In this example we use the fill aesthetic to instruct ggplot to use the variable Type to subdivide each bar. Typically we’ll use either the x or y axis to show the categories of the explanatory variable, and we’ll use the fill aesthetic to incorporate the response variable.

In analyses without a clear explanatory or response variable we should map whichever variable has fewer categories to the fill aesthetic and use the x or y axis for the variable with more categories.

A disadvantage of stacked bar charts is that differing frequencies in the first variable, region in this example, make it difficult to assess whether the relative frequency of each type differs by region. In many circumstances we prefer conditional bar charts, which show the conditional distribution of the response variable for each category of the explanatory variable.

## Conditional bar chart
ggplot(data = colleges, aes(y = Region, fill = Type)) + geom_bar(position = 'fill')

The conditional bar chart makes it much easier for us to compare the Mountain region, which has the fewest number of cases, with the other regions.

Question #4:

Part A: Create a stacked bar chart showing the frequencies of Historically Black College and University (HBCU) status on the y-axis and filling these bars according to the variable Religious.
Part B: Create a conditional bar chart using the same variables from Part A.
Part C: Briefly comment upon why the conditional bar chart is more useful when assessing whether these two variables are associated.

$~$

Practice (required)

In previous sections it was obvious from examples and section title which type of graph you’d be creating. In this section you’ll practice translating research questions into effective data visualizations by identifying the explanatory and response variables, checking their types, and then creating an appropriate graph.
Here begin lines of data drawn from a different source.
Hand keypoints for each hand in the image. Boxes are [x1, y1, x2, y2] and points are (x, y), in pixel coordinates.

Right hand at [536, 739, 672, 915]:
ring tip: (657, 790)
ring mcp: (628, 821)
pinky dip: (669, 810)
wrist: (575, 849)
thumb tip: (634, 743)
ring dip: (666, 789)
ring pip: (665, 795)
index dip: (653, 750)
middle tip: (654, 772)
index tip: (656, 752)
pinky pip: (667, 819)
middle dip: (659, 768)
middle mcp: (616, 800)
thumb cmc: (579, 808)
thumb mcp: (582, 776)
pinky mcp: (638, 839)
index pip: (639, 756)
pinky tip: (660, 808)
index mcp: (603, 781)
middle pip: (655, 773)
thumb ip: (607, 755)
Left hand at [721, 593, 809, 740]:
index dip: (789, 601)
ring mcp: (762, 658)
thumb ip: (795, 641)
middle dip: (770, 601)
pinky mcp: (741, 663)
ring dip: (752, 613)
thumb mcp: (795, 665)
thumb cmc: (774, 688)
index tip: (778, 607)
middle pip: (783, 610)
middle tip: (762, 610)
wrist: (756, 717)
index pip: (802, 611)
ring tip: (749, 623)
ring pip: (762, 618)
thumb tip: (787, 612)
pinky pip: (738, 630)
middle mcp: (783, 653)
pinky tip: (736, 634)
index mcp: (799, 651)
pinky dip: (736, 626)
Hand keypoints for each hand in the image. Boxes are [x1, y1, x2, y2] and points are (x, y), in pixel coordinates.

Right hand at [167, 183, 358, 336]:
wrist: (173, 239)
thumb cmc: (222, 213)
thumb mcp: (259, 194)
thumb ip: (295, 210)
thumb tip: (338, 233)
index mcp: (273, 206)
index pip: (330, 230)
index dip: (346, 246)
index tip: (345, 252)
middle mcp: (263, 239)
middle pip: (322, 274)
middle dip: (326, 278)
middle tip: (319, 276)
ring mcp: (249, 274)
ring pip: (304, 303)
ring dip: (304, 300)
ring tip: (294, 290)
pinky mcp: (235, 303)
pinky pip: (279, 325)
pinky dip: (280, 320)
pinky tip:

Question #5: Create an appropriate data visualization to determine whether the highest degree granted by an institution is associated with the average monthly salary of its faculty. Briefly describe whether or not your graph suggests an association and explain your conclusion.

Question #6: Create an appropriate data visualization to determine whether the proportion of a college students who are female is predictive of its retention rate. Briefly describe whether or not your graph suggests an association and explain your conclusion.

Question #7: Create an appropriate data visualization to assess whether colleges that only grant bachelors degrees are more prevalent in some regions than in others. Briefly describe whether or not your graph suggests and association and explain your conclusion.